Let’s say, the Government of Ghana has miraculous powers.

Let’s say, all other costs of the factory are squeezed into 60 million dollars per year. So a neat profit of $20 million can be realised from pure operations (i.e. ignoring financial effects).

How long will it take the Government of Ghana to pay off the $160 million loan?

Eight years, right? If nothing out of the ordinary happens. Of course, as the factory ages, costs will escalate due to higher maintenance and replacement costs etc. (as the finance folks like to say, risk is a function of time) but let’s keep things simple, shall we.

But actually it is not 8 years. That’s too optimistic. There is something crazy called “compound interest”. Let’s ask Excel to help us.

Actually if year 8 was to be chosen as the break-even year, the amount owed would have ballooned to $520 million thereabouts, assuming no money was borrowed to run the factory in the intervening period.

No matter how you looked at the picture, it isn’t pretty. We haven’t even touched the IRR and NPV calculations using the 30% weighted average cost of capital. But even without any detailed analysis, I am sure that you can see cumulative losses in the region of at least $400 million in the first decade of the operation of this factory.

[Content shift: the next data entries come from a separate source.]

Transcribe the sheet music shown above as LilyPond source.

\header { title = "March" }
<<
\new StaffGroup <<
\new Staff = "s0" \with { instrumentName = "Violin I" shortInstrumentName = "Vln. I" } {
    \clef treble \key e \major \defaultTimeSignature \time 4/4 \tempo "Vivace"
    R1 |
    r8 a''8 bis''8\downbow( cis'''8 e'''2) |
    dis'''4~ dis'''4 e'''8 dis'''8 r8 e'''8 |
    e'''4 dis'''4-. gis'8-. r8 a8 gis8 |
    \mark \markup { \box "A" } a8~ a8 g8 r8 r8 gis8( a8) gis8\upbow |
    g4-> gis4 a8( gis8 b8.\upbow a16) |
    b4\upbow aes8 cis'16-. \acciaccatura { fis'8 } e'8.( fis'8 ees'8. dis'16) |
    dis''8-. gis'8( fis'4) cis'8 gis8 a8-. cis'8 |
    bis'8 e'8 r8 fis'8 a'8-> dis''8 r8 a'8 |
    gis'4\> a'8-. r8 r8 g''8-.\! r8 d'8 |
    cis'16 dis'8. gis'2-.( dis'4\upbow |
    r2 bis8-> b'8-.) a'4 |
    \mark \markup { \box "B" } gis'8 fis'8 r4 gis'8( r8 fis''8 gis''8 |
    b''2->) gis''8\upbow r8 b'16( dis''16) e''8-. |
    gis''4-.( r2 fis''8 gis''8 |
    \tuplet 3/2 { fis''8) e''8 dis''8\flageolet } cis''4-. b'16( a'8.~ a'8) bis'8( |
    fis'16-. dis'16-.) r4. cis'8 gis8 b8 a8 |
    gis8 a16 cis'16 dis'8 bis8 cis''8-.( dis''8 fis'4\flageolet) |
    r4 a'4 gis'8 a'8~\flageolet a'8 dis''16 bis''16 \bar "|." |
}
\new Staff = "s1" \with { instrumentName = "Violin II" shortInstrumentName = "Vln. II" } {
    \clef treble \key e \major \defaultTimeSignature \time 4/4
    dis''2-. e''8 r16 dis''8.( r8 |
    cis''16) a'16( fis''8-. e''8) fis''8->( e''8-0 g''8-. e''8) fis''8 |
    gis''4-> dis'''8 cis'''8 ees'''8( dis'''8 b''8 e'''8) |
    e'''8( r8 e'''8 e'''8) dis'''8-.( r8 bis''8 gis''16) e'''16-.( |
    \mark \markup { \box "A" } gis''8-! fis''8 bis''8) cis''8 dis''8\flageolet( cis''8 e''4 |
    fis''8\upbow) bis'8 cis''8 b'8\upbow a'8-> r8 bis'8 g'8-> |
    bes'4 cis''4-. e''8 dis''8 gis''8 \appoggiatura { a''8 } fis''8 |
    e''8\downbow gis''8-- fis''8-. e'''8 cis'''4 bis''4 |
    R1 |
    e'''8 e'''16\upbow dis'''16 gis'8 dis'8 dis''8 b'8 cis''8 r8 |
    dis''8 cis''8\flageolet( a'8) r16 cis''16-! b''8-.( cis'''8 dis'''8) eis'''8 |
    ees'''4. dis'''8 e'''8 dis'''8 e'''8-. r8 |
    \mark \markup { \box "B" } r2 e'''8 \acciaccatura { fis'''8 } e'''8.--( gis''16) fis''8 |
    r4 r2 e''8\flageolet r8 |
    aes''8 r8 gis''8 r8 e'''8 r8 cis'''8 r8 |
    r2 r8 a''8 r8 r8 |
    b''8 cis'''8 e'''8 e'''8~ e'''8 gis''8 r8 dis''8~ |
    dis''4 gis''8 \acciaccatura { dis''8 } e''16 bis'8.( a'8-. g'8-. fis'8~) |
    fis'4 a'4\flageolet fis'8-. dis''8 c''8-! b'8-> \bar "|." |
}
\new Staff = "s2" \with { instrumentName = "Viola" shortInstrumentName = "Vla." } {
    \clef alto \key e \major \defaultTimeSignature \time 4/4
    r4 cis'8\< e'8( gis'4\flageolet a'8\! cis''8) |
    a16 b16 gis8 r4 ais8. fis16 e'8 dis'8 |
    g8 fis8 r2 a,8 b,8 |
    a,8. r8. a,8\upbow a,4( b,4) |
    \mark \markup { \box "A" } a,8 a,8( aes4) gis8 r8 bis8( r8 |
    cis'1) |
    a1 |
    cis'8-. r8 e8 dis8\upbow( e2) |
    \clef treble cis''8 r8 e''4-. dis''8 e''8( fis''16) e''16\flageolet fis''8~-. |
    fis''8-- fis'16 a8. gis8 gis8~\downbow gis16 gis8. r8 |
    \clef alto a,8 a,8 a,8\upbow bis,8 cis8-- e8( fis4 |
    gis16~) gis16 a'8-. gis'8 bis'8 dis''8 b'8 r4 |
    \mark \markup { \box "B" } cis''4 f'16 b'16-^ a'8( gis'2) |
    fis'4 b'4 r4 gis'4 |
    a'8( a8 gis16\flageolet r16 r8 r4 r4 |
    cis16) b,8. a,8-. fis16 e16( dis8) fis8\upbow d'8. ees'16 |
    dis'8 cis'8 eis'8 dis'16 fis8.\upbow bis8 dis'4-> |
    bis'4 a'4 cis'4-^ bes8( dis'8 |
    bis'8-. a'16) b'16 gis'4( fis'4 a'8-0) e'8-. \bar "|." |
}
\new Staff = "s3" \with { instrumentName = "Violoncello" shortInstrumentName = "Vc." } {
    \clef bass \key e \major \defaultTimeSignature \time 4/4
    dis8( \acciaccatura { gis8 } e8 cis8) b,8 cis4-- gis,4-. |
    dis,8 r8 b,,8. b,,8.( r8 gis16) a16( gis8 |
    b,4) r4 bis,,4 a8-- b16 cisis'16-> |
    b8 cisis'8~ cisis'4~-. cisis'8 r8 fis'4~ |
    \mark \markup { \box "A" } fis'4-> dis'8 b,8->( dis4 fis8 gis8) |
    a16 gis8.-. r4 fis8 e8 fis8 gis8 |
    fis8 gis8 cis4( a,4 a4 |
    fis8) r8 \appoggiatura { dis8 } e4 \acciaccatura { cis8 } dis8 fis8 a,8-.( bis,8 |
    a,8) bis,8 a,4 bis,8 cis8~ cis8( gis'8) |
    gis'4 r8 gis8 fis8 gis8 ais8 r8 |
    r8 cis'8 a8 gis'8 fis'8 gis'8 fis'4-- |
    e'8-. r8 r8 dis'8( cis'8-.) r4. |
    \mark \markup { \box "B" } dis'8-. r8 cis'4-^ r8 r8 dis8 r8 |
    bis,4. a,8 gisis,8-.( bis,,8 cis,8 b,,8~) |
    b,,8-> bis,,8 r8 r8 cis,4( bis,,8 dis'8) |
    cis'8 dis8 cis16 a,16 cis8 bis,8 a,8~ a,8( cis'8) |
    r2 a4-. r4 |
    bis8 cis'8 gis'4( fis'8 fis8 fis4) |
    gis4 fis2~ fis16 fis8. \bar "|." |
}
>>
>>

Now here is the question, if the point was social or public welfare, why not simply invest the $160 million directly in health, education, and the like today and reap the results earlier?

I can hear two objections: a) you chose cocoa processing deliberately to present an impossible prospect; b) you are only accounting for economic costs and results, what about the benefits of employment?

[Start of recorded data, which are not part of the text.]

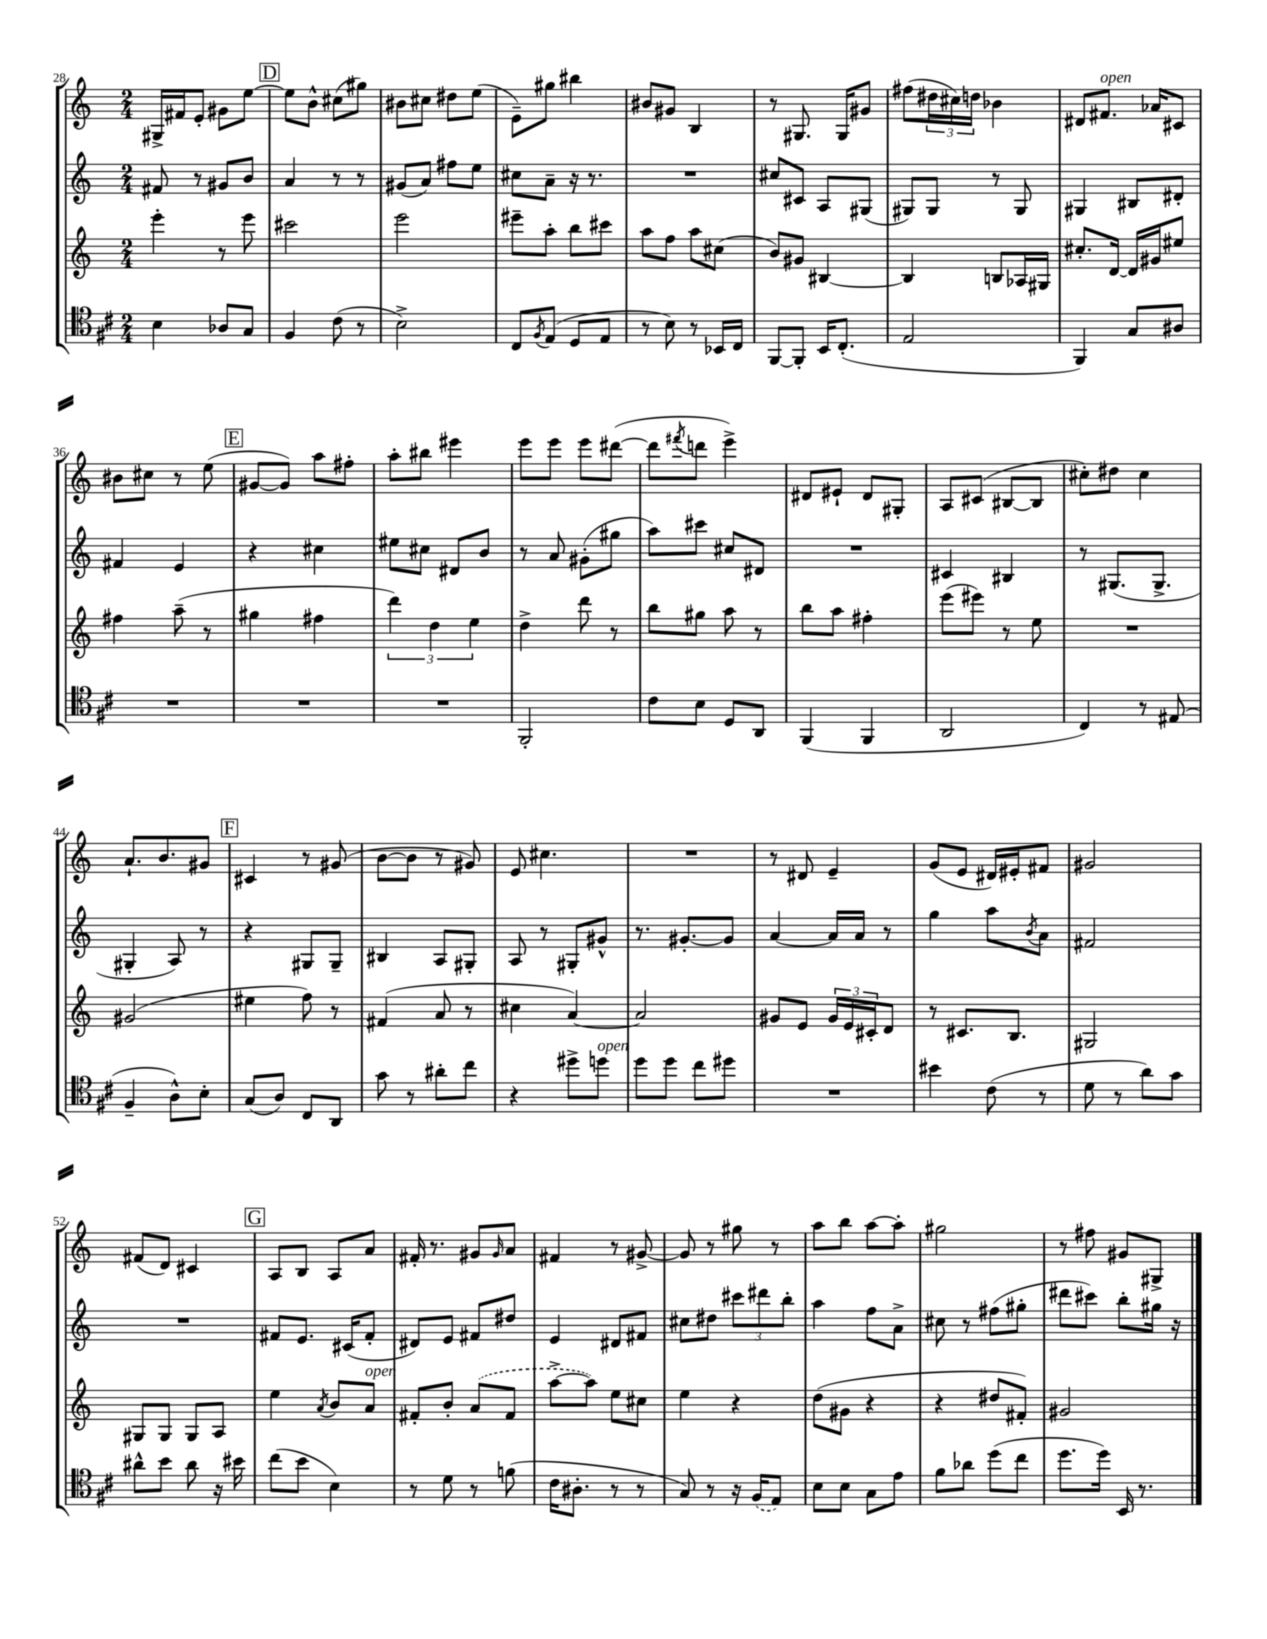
<<
\new StaffGroup <<
\new Staff = "s0" {
    \clef treble \key c \major \numericTimeSignature \time 2/4
    gis16-> fis'16 e'8-. gis'8 e''8~ |
    \mark \markup { \box "D" } e''8 b'8-^ cis''8( gis''8) |
    bis'8 cis''8 dis''8 e''8( |
    e'8--) gis''8 bis''4 |
    bis'8 gis'8 b4 |
    r8 gis8. gis16 gis'8 |
    fis''8( \tuplet 3/2 { dis''16 cis''16) d''16 } bes'4 |
    dis'8 fis'8.^\markup { \italic "open" } aes'16 cis'8 |
    bis'8 cis''8 r8 e''8( |
    \mark \markup { \box "E" } gis'8~ gis'8) a''8 fis''8-. |
    a''8-. bis''8 eis'''4 |
    e'''8 e'''8 e'''8 dis'''8~( |
    dis'''8 \acciaccatura { fis'''8 } d'''8 e'''4->) |
    dis'8 eis'8-! dis'8 gis8-. |
    a8 cis'8( bis8~ bis8 |
    cis''8-.) dis''8 cis''4 |
    a'8.-! b'8. gis'8 |
    \mark \markup { \box "F" } cis'4 r8 gis'8( |
    b'8~ b'8 r8 gis'8) |
    e'8 cis''4. |
    R2 |
    r8 dis'8 e'4-- |
    g'8( e'8 dis'16) eis'16-. fis'8 |
    gis'2 |
    fis'8( d'8) cis'4 |
    \mark \markup { \box "G" } a8 b8 a8 a'8 |
    fis'16-. r8. gis'8 \grace { gis'16 } a'8 |
    fis'4 r8 gis'8~-> |
    gis'8 r8 gis''8 r8 |
    a''8 b''8 a''8~ a''8-. |
    gis''2 |
    r8 fis''8 gis'8 gis8-> \bar "|." |
}
\new Staff = "s1" {
    \clef treble \key c \major \numericTimeSignature \time 2/4
    fis'8 r8 gis'8 b'8 |
    \mark \markup { \box "D" } a'4 r8 r8 |
    gis'8( a'8) fis''8 e''8 |
    cis''8 a'8-- r16 r8. |
    R2 |
    cis''8 cis'8 a8 gis8( |
    gis8) gis8 r8 gis8 |
    gis4 bis8 dis'8-. |
    fis'4 e'4 |
    \mark \markup { \box "E" } r4 cis''4 |
    eis''8 cis''8 dis'8 b'8 |
    r8 a'8 gis'8-.( gis''8 |
    a''8) cis'''8 cis''8 dis'8 |
    R2 |
    cis'4 bis4 |
    r8 gis8.( gis8.-> |
    gis4-. a8) r8 |
    \mark \markup { \box "F" } r4 gis8 gis8-- |
    bis4 a8 gis8-. |
    a8 r8 gis8-. gis'8-^ |
    r8. gis'8.~-. gis'8 |
    a'4~ a'16 a'16 r8 |
    g''4 a''8 \acciaccatura { b'8 } a'8 |
    fis'2 |
    R2 |
    \mark \markup { \box "G" } fis'8 e'8. cis'16( fis'8-. |
    dis'8) e'8 fis'8 dis''8 |
    e'4 dis'8 fis'8 |
    cis''8 dis''8 \tuplet 3/2 { cis'''8 dis'''8 b''8-. } |
    a''4 f''8 a'8-> |
    cis''8 r8 fis''8( gis''8-. |
    dis'''8 cis'''8) b''8-. gis''16 r16 \bar "|." |
}
\new Staff = "s2" {
    \clef treble \key c \major \numericTimeSignature \time 2/4
    e'''4-. r8 e'''8 |
    \mark \markup { \box "D" } cis'''2 |
    e'''2 |
    eis'''8-- a''8-. b''8 cis'''8 |
    a''8 f''8 a''8 cis''8( |
    b'8) gis'8 bis4~ |
    bis4 b8 aes16 gis16 |
    cis''8.-. d'16~ d'16 gis'16 eis''8 |
    fis''4 a''8--( r8 |
    \mark \markup { \box "E" } gis''4 fis''4 |
    \tuplet 3/2 { d'''4) d''4 e''4 } |
    d''4-> d'''8 r8 |
    b''8 gis''8 a''8 r8 |
    b''8 a''8 fis''4-. |
    e'''8( eis'''8) r8 e''8 |
    R2 |
    gis'2( |
    \mark \markup { \box "F" } eis''4 f''8) r8 |
    fis'4( a'8 r8 |
    cis''4 a'4~) |
    a'2 |
    gis'8 e'8 \tuplet 3/2 { gis'16 e'16 cis'16-. } d'8 |
    r8 cis'8. b8. |
    gis2 |
    gis8 gis8 gis8 a8 |
    \mark \markup { \box "G" } e''4 \acciaccatura { a'8 } b'8 a'8^\markup { \italic "open" } |
    fis'8-. b'8-. \once \slurDashed a'8( fis'8 |
    a''8~-> a''8) e''8 cis''8 |
    e''4 r4 |
    d''8( gis'8 r4 |
    r4 dis''8 fis'8-.) |
    gis'2 \bar "|." |
}
\new Staff = "s3" {
    \clef tenor \key d \major \numericTimeSignature \time 2/4
    b4 aes8 g8 |
    \mark \markup { \box "D" } fis4 cis'8( r8 |
    b2->) |
    cis8 \acciaccatura { fis8 } e8( d8 e8 |
    r8 b8) r8 bes,16 cis16 |
    fis,8~ fis,8-. b,16 cis8.-.( |
    e2 |
    fis,4) g8 ais8 |
    R2 |
    \mark \markup { \box "E" } R2 |
    R2 |
    fis,2-. |
    cis'8 b8 d8 a,8 |
    fis,4( fis,4 |
    a,2 |
    cis4) r8 eis8( |
    fis4-- a8-^) b8-. |
    \mark \markup { \box "F" } g8( a8) cis8 a,8 |
    g'8 r8 ais'8-. cis''8 |
    r4 dis''8-> d''8^\markup { \italic "open" } |
    d''8 d''8 cis''8 dis''8 |
    R2 |
    bis'4 cis'8( r8 |
    d'8 r8 a'8) g'8 |
    ais'8-^ b'8 ais'8 r16 bis'16 |
    \mark \markup { \box "G" } cis''8( b'8 b4) |
    r8 d'8 r8 f'8( |
    cis'16 ais8.-. r8 r8 |
    g8) r8 r16 \once \slurDashed fis16( e8) |
    b8 b8 g8 e'8 |
    fis'8 aes'8 d''8( cis''8 |
    d''8. d''16) b,16 r8. \bar "|." |
}
>>
>>
\layout { \context { \Score currentBarNumber = #28 } }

Sadly, none of these protests make any sense.

Whatever the venture you choose, if it is manufacturing, the payback period in Ghana would not be less than 8 years. In so far as government’s cost of capital is so ridiculous, forget it. It will produce only losses. But do we want government to get into trading and services? In industries requiring low capitalisation and quick payback period? I don’t hear a ‘yes’.

What does this mean?

No way can a government that fails to create an environment for flourishing private enterprise do better in the same environment running businesses that the private sector is failing at. But if the private sector is flourishing in a sector then what is the point of government intervention there? Why not just take 25% of what they make as taxes plus the payroll taxes as well?

Secondly, the employment that shall be generated is a function of the profitability of that enterprise. If the government is paying too much for labour, then the losses will compound.

At any rate, if these labourers are citizens of Ghana then their employment shall be at the expense of other Ghanaians denied the social investments that could have been made with the $160 million and saddled, on top of the neglect, with the $400 million dollars debt burden. The 500 or so workers of one factory will be living large on the misery of 500,000 Ghanaians. In fact, as we saw with Ghana Airways, that usually is the case: only the Government hirelings benefit.

Now, tell me: who is being pragmatic and who is being ideological: the constructive sceptics who advise against direct government investment into business ventures or the ideologues who have never developed any model or simulation to back their views but hold on to them like articles of faith?